··· Text passage
After doing my research I was left with 3 DAW's I was really interested about for completely different reasons:
1. Presonus Studio One (it's workflow and aesthetics are the closest to Sonar with a bit of twist)
2. Cockos Reaper (I just loved the price-value ratio, and the idea of a super configurable DAW)
3. Bitwig Studio (I loved the potential of a completely new way of creative workflow compared to Sonar - arranger vs clip launcher /natively modular concept etc -)

After playing around with all 3 demo versions a bit (I have to say huge respect is due to Cockos for giving us a fully functional demo of Reaper, amazing company philosophy in this day and age :tu: ) here is what happened.
I've fell in love with Bitwig! :love: I've spent roughly 3 full days (8-10 hours a day) watching tutorials, trying out different things and now I'm enjoying myself working in this new environment enormously.
Everyone seems to be really scared of the amount of "relearning" involved when moving from one DAW to another, but it seems if you're comfortable in one DAW than a few days will be enough to migrate to any good DAW.
······
Tasks
• a. Quote the records from their beginning through the line containing "оборудование и поддерживать порядок в", both ends included, and omit the pictures.
• b. Continue the post about switching to a new DAW from where it stops.
The records that follow are unrelated to the forum post about choosing a DAW.
··· Task input
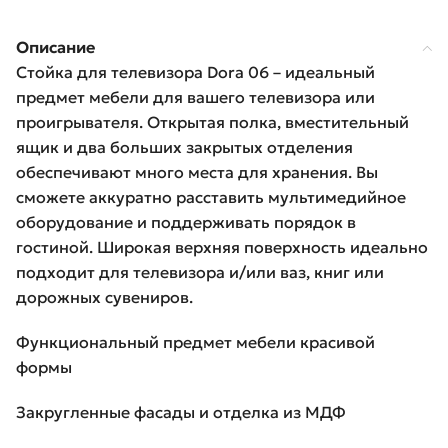
Описание
Стойка для телевизора Dora 06 – идеальный
предмет мебели для вашего телевизора или
проигрывателя. Открытая полка, вместительный
ящик и два больших закрытых отделения
обеспечивают много места для хранения. Вы
сможете аккуратно расставить мультимедийное
оборудование и поддерживать порядок в
гостиной. Широкая верхняя поверхность идеально
подходит для телевизора и/или ваз, книг или
дорожных сувениров.
Функциональный предмет мебели красивой
формы
Закругленные фасады и отделка из МДФ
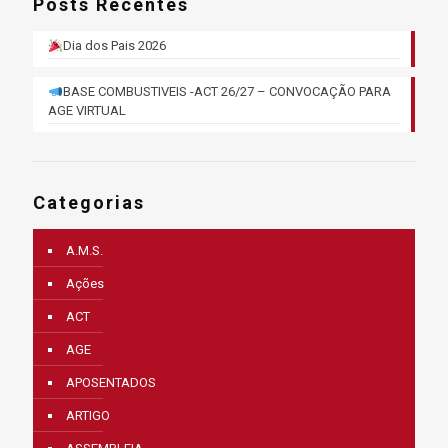
Posts Recentes
Dia dos Pais 2026
BASE COMBUSTIVEIS -ACT 26/27 – CONVOCAÇÃO PARA
AGE VIRTUAL
Categorias
A.M.S.
Ações
ACT
AGE
APOSENTADOS
ARTIGO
······
Written responses
• a.
Описание
Стойка для телевизора Dora 06 – идеальный
предмет мебели для вашего телевизора или
проигрывателя. Открытая полка, вместительный
ящик и два больших закрытых отделения
обеспечивают много места для хранения. Вы
сможете аккуратно расставить мультимедийное
оборудование и поддерживать порядок в

• b.
I'm a professional drummer, also playing the piano :band: . I'm used to work in my studio in a "linear way" very much with an instrumentalist/composer mindset. I'm usually excited about technology when it doesn't try to copy "reality" but rather when it does stuff that are either not possible or very difficult/time consuming to do otherwise. As a DAW, Bitwig is as exciting and as much fun and as much of a creativity booster as my first encounter with Propellerhead Reason was in 2001.

Yes, Bitwig is not perfect. (Why Sonar ever was? In fact what is perfect for everyone?)
Yes, Rewire is not supported in Bitwig :bang: (but there are workarounds).
Yes, I'm sometimes annoyed because there are minor things I can do in Sonar in 2 seconds I still can't figure out properly in Bitwig.
But (for my own biggest surprise) I love the fact that it forced me to move in a new direction compared to my old ways of working in Sonar.
And most importantly (even though some of it's limitations compared to Sonar) I love the fact that working in Bitwig is HUGE FUN.

So Bitwig the company won me over. I'm honestly much happier taking a bit of a risk with them and support this small creative company, than shell out my money to a huge corporation. (In fact I bought it "used" here on kvraudio.)

Finally 3 advice:
1. Try the software you're interested in, don't listen to ramblings on forums. Usually, people using any tools really well don't have much time to spend on forums talking about their preferred tools, they'll be busy using those tools while others are talking about them.
2. In my opinion Bitwig is a phenomenal achievement for a small company, especially considering the software (at v2) is only in it's infancy. They deserve the attention of ex- Sonar users , so if you like Bitwig Studio than buy it, give them a chance to make it even better.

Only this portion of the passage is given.